Opening in the sealing element

1

5

Pipette tip

6

Heating block

7

Counter heating block

8th

Holder for sealing element

2nd

9

Pivot for lid counter heating block to open

10th

Frame for holding the sealing element

2nd

11

Opening hinge

12th

Frame for locking several reaction vessels

13

Widening for welding sealing element I

14

Rivet point for welding sealing element

1

with reaction vessel

15

Sealing ring on the sealing element

2nd

.

Claims (9)

1. System for the thermal treatment of liquids, containing

• - one or more vessels,
• one or more internal liquid-tight closures for these vessels,
• - One or more external closures that can seal one or more vessels pressure-tight.

2. A method for transporting a liquid with the aid of a pipetting unit into a vessel or from a vessel which can be closed with an inner liquid-tight and outer pressure-tight closure, comprising the steps:

• optionally removing the outer stopper from the vessel and the inner stopper,
• Inserting the pipetting unit into the vessel through the inner closure,
• - Removing a liquid from the container into the pipetting unit or dispensing a liquid from the pipetting unit into the container.

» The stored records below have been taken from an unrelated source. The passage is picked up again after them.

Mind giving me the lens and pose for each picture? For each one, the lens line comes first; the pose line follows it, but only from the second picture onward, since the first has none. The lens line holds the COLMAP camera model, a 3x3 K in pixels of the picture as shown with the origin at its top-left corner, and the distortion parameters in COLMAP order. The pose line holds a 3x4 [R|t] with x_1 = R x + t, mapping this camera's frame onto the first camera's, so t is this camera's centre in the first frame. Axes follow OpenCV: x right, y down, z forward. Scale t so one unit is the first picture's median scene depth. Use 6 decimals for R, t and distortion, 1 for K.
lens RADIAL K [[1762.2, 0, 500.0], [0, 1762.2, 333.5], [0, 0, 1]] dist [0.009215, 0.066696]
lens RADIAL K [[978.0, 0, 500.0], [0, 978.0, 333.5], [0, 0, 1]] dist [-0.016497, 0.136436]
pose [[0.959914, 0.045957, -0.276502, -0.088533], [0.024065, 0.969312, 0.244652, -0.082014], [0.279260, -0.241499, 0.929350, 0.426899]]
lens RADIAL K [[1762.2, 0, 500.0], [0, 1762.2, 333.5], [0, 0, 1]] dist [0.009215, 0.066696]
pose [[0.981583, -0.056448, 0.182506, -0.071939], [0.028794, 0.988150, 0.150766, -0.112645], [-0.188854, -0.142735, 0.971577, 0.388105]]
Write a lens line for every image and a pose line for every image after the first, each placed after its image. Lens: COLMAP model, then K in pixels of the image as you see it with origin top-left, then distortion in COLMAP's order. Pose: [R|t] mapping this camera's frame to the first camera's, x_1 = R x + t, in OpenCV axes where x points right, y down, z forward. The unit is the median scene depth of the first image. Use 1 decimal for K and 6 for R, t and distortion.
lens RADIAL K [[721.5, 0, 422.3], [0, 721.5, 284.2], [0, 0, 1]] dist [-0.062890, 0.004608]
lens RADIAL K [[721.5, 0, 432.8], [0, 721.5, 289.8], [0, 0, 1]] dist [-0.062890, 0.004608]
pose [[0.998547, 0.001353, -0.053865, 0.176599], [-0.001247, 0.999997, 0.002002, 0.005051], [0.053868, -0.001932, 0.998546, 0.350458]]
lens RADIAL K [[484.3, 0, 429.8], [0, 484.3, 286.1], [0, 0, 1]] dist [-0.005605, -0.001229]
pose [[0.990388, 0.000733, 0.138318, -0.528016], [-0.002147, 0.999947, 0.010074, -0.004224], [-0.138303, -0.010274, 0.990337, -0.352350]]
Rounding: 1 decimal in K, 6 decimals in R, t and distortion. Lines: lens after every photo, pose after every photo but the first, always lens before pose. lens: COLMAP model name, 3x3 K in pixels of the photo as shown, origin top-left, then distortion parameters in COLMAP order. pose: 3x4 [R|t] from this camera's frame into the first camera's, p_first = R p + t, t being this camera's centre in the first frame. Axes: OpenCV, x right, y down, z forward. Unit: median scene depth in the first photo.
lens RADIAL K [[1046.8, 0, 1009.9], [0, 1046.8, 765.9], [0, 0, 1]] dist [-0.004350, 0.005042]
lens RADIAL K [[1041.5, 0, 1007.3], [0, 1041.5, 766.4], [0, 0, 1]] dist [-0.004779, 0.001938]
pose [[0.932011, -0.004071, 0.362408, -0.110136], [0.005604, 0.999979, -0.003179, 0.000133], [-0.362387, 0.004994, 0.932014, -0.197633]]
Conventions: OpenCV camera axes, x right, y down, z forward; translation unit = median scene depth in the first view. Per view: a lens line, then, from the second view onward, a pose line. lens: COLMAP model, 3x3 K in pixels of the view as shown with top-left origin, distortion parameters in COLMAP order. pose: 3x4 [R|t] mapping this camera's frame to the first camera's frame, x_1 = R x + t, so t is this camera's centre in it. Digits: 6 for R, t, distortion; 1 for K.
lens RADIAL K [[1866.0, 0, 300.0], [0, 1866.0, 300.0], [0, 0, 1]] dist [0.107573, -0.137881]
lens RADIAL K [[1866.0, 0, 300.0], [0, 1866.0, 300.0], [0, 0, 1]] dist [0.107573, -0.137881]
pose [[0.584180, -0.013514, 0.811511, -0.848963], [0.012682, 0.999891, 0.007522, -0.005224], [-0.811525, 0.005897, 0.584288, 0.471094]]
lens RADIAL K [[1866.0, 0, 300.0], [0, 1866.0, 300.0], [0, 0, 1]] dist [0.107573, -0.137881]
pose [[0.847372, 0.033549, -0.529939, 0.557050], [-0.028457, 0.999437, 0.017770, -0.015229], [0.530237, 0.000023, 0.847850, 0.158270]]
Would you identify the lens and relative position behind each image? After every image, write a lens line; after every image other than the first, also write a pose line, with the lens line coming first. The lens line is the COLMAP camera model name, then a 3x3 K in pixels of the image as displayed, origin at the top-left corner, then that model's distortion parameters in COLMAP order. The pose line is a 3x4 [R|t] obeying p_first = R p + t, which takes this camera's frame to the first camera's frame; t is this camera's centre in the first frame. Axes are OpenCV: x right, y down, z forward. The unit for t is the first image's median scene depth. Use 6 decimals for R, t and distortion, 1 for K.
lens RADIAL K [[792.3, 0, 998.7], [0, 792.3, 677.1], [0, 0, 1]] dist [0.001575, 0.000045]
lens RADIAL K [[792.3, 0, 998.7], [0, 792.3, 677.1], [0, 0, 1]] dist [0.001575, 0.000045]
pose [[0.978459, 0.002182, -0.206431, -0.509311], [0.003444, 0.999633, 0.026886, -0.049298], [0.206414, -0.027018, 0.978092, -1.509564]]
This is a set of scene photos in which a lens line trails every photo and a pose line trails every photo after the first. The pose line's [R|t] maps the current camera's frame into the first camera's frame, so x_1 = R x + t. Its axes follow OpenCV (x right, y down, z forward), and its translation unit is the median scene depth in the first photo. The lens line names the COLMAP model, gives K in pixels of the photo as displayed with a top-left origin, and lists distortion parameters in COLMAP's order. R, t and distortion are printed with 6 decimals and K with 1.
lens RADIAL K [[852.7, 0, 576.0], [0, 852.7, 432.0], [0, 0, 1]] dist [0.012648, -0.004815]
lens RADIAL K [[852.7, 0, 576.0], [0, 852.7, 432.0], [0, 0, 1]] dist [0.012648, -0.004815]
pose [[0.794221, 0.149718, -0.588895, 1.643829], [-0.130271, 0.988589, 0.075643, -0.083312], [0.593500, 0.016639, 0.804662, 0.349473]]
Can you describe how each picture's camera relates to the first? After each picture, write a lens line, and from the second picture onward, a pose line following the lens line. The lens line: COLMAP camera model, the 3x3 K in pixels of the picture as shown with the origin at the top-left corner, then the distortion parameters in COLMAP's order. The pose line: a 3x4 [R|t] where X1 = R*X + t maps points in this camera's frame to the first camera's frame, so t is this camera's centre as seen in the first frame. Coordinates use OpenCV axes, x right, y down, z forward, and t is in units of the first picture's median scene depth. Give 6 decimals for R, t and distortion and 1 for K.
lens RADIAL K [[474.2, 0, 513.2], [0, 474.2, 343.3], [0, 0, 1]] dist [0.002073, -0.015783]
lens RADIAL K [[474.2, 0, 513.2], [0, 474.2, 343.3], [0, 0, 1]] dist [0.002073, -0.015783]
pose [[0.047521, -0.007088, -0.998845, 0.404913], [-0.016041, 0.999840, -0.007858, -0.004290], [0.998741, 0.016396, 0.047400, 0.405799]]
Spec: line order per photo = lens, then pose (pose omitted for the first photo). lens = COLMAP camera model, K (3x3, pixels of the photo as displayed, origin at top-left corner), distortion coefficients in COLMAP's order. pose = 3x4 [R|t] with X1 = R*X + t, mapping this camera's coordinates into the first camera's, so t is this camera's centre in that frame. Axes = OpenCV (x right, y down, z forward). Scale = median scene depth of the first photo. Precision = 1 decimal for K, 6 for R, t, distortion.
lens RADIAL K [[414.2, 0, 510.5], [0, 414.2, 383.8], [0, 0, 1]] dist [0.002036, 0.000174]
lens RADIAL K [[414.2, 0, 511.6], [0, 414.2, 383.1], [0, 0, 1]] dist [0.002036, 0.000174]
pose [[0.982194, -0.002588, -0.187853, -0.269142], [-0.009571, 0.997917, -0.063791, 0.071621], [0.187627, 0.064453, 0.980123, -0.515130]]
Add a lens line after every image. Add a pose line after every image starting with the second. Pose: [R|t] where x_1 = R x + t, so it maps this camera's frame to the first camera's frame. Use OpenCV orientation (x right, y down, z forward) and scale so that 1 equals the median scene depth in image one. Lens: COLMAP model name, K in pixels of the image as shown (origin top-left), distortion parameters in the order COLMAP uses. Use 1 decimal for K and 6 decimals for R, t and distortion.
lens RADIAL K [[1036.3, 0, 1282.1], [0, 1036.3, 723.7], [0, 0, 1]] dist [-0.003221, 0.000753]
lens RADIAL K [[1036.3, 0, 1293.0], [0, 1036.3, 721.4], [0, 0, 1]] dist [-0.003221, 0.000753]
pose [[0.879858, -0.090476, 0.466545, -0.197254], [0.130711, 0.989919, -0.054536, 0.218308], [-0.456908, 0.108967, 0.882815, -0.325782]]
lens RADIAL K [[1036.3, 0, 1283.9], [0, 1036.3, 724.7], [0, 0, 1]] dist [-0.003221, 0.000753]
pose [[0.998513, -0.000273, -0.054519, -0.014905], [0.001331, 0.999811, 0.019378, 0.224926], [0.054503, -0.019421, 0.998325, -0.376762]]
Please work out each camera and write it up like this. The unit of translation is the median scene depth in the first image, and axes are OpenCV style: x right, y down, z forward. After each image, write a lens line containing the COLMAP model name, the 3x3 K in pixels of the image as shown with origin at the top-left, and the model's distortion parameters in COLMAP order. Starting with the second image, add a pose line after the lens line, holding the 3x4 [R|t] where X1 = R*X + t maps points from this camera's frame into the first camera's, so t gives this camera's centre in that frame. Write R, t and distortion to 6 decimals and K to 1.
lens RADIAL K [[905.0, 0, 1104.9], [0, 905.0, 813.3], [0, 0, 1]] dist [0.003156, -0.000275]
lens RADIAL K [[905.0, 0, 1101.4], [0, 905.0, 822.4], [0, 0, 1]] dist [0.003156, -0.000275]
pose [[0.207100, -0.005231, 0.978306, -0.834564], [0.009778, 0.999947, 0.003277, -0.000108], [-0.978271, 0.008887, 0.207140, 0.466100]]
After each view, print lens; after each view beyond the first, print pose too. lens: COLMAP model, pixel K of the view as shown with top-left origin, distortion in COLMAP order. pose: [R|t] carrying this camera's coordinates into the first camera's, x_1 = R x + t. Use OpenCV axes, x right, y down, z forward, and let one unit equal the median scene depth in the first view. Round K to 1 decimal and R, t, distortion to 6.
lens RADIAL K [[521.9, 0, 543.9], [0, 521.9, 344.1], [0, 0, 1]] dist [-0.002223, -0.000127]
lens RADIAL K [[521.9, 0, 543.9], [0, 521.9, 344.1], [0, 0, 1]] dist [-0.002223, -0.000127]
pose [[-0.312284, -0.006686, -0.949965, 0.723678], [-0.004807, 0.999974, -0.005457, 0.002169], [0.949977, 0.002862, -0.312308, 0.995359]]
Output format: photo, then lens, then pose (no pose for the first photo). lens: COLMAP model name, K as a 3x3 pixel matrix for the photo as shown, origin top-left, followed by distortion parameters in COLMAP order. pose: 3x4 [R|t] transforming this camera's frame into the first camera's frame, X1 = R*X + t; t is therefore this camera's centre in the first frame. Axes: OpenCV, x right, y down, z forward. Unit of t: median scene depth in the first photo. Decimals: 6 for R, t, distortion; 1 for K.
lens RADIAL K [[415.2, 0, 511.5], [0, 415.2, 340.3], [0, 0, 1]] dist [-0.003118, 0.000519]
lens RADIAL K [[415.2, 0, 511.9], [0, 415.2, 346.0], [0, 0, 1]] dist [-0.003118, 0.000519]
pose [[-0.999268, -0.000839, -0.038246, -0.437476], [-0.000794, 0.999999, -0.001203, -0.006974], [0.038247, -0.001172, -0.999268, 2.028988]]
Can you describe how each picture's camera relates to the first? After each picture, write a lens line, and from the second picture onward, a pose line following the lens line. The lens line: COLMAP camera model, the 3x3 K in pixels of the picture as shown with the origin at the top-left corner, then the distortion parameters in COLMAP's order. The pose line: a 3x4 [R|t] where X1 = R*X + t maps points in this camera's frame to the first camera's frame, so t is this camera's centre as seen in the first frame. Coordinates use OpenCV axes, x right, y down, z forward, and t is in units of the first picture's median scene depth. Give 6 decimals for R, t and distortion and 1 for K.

3. The method according to claim 2, characterized in that the pipetting unit Plastic pipette tip is or contains. 4. The method according to claim 2 or 3, characterized in that the second Ver open a preformed liquid-tight penetration point for the pipetting unit points. 5. The method according to claim 2 to 4, characterized in that the liquid in Vessel is heated before or after taking or dispensing liquid in the vessel. 6. The method according to claim 5, characterized in that the outer closure is pressed against the vessel during the heating, so that the closure gas is tight. 7. The method according to claim 2, characterized in that the pipetting unit after Completion of the liquid transport through the inner closure from the vessel removed and the vessel is sealed gas-tight with the inner closure.   8. The method according to claim 6, characterized in that the outer closure is heated with the help of a lid heater while the liquid is being heated. 9. System for the thermal treatment of liquids containing

• a plurality of vessels connected to one another to form a single device,
• a first closure element with which this large number of vessels can be closed together,
• - A physically separable second closure element with which the first closure element is covered and the vessels are closed.